Именно этот момент в моем настроении и был зафиксирован умным и немногословным Р. Г. Экимяном. Вообще, он никогда ничему особенно не огорчался, как, впрочем, и не впадал в безудержную радость. Обладая гигантским театральным опытом, он всегда предостерегал меня от крайностей в режиссерском настроении, потому что меня постоянно швыряло из необъяснимого восторга в депрессию. Кроме того, Р. Г. Экимян еще обладал бесценным качеством — фильтровал негативную информацию и доводил до моего сведения только те неприятности, которые невозможно и не нужно было скрывать. Но уж если я вдруг впадал в восторг по поводу хвалебной рецензии или хорошо сколоченной декорации, он, помнится, смотрел на меня, как лев на резвящегося котенка, с некоторой снисходительной симпатией и даже отеческим сожалением. Основная его забота всегда состояла в том, чтобы я не сказал чего-нибудь лишнего актерам, особенно на общих собраниях. Хоть и вяло, но он всегда укорял меня за неосторожные социально-политические формулировки, всячески подчеркивая, какая тесная связь установлена у коллектива с соответствующими органами. Однажды он даже участвовал вместе со мной в наглядном, чисто воспитательном опыте.
Я очень не любил висящую у нас в фойе картину «Выступление В. И. Ленина на III съезде комсомола» и каждый раз вздрагивал, когда проходил мимо. Экимян тоже не питал симпатий к этому живописному шедевру, написанному, кстати, целой артелью социалистических реалистов. Однажды во время летнего ремонта в театре он с хитрым глазом предложил мне избавиться от шедевра — временно убрать его в служебное помещение.

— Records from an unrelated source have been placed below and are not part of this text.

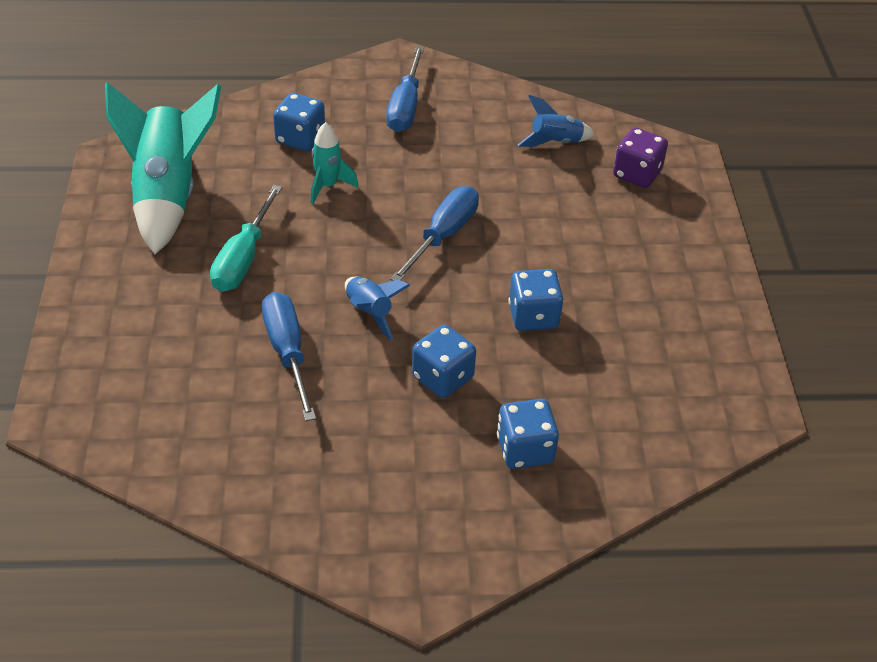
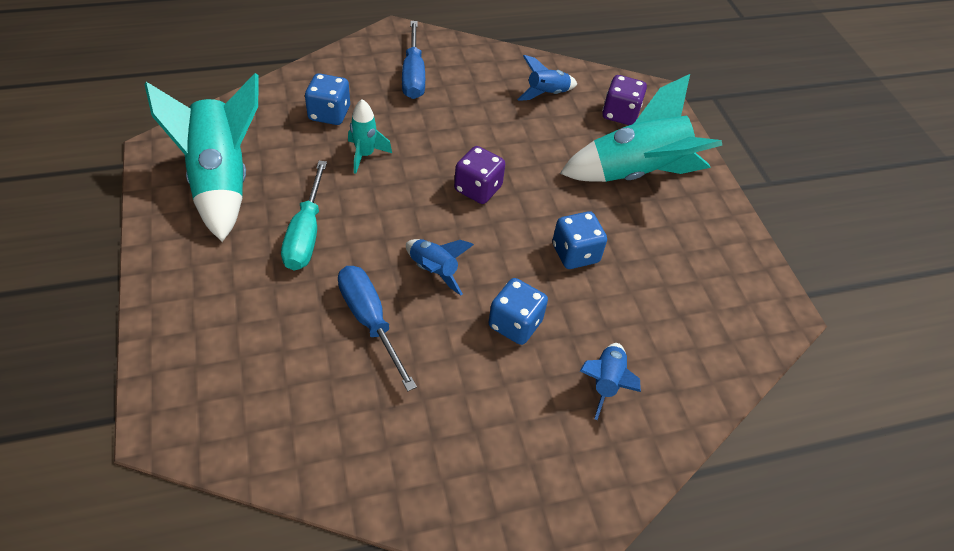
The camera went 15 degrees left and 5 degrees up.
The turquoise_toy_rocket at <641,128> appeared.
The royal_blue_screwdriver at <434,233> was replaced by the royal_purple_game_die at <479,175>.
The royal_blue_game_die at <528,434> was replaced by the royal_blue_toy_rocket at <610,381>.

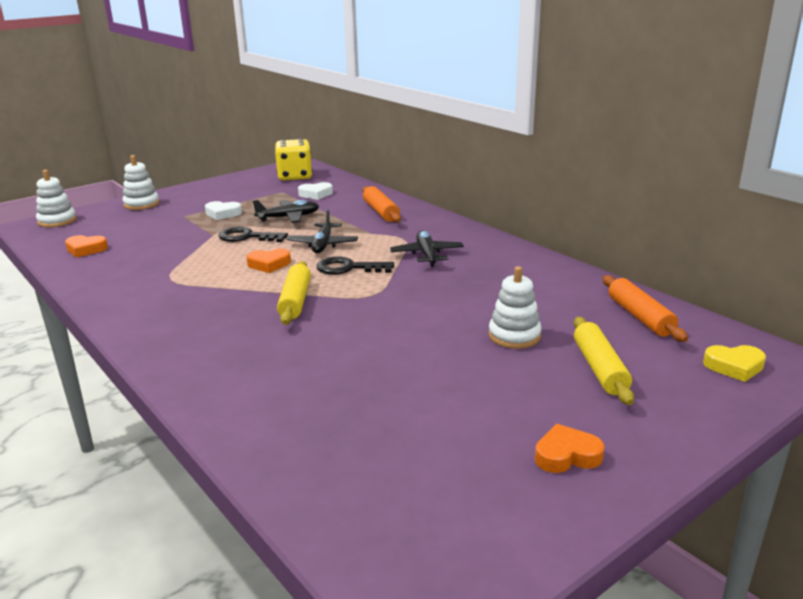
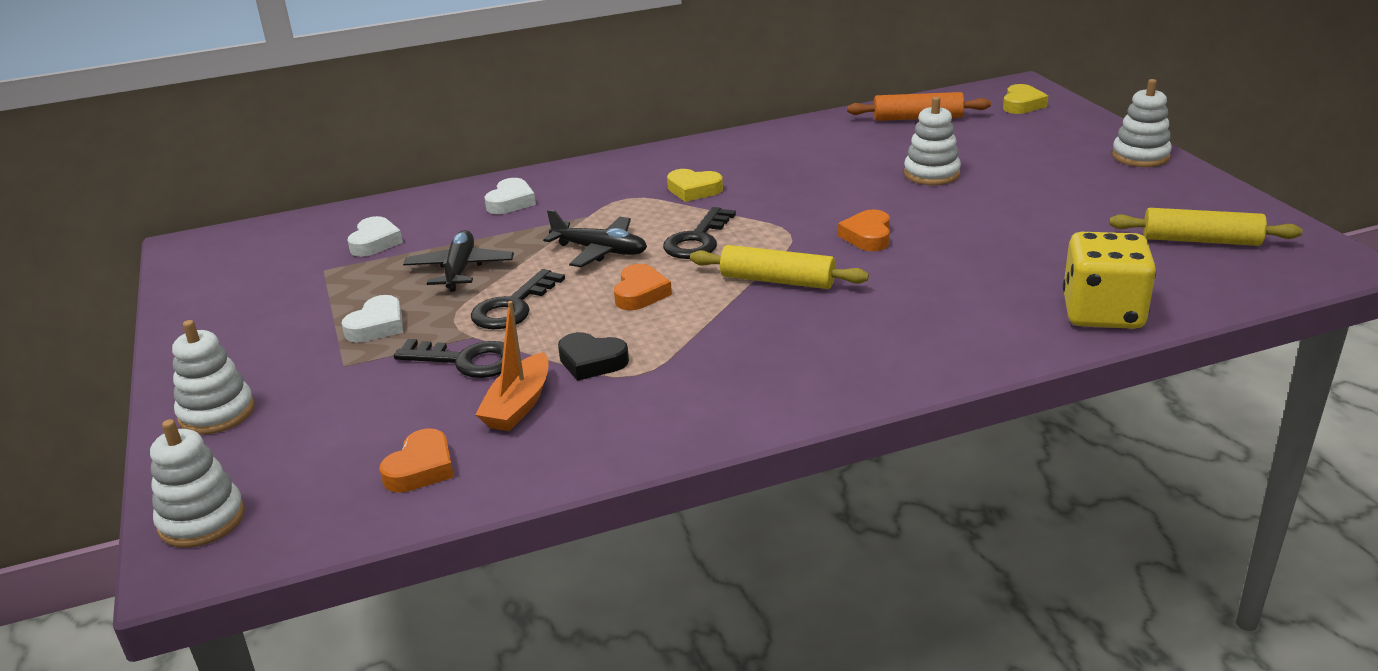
The camera went 70 degrees left and 5 degrees up.
The ebony_door_key at <449,358> appeared.
The bright_orange_toy_boat at <512,366> appeared.
The ebony_heart_shape at <593,356> appeared.
The white_ring_stacker at <1142,123> appeared.
The yellow_game_die moved from <293,159> to <1109,280>.
The bright_orange_heart_shape moved from <570,448> to <864,230>.
The yellow_dough_roller moved from <604,361> to <1205,227>.
The bright_orange_dough_roller at <382,204> was replaced by the white_heart_shape at <510,196>.
The ebony_plane at <427,248> was replaced by the yellow_heart_shape at <695,185>.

Пока картину выносили из фойе, Экимян печально наблюдал за моей нескрываемой радостью. Примерно через час в его кабинете зазвонил телефон и последовал короткий приказ: «Повесьте картину на место!» «Объясните, что у нас ремонт», — неуверенно посоветовал я многоопытному директору, но тот только печально улыбнулся. Впрочем, потом молча поднял перед моим носом указательный палец, чтобы я еще раз осознал, какое внимание оказывается мне в некоторых инстанциях.
Я никогда не слышал из уст Рафика Гарегиновича Экимяна никакой громко произнесенной крамолы, она читалась в его скорбном взоре и некоторых ободряющих междометиях, которые он позволял себе вместе с одобрительными кивками в мой адрес.
Однако в момент, когда моя уверенность перед кабинетом В. В. Гришина стала предательски выскальзывать из организма, Р. Г. Экимян, как опытнейший психотерапевт, четко зафиксировал медленно наползающий психический надлом в режиссерском теле. Он молча подозвал меня к щелочке, которую лично образовал дверью в кабинет московского владыки, и, указав в сторону сидящего (наполовину спрятавшегося за специальным секретером) члена Политбюро, тихо спросил: «Знаете, кто это?.. Государственный преступник! А эта… — Он указал пальцем на чудовищного вида даму с расплывшимся лицом. — Это…»
Я не люблю нецензурных выражений, появляющихся в печати, поэтому, кем являлась дама, которую он, оказывается, знал не один год, а также какие деяния числились за другими близсидящими субъектами высшего партийного руководства Москвы, я вынужден передать многоточием.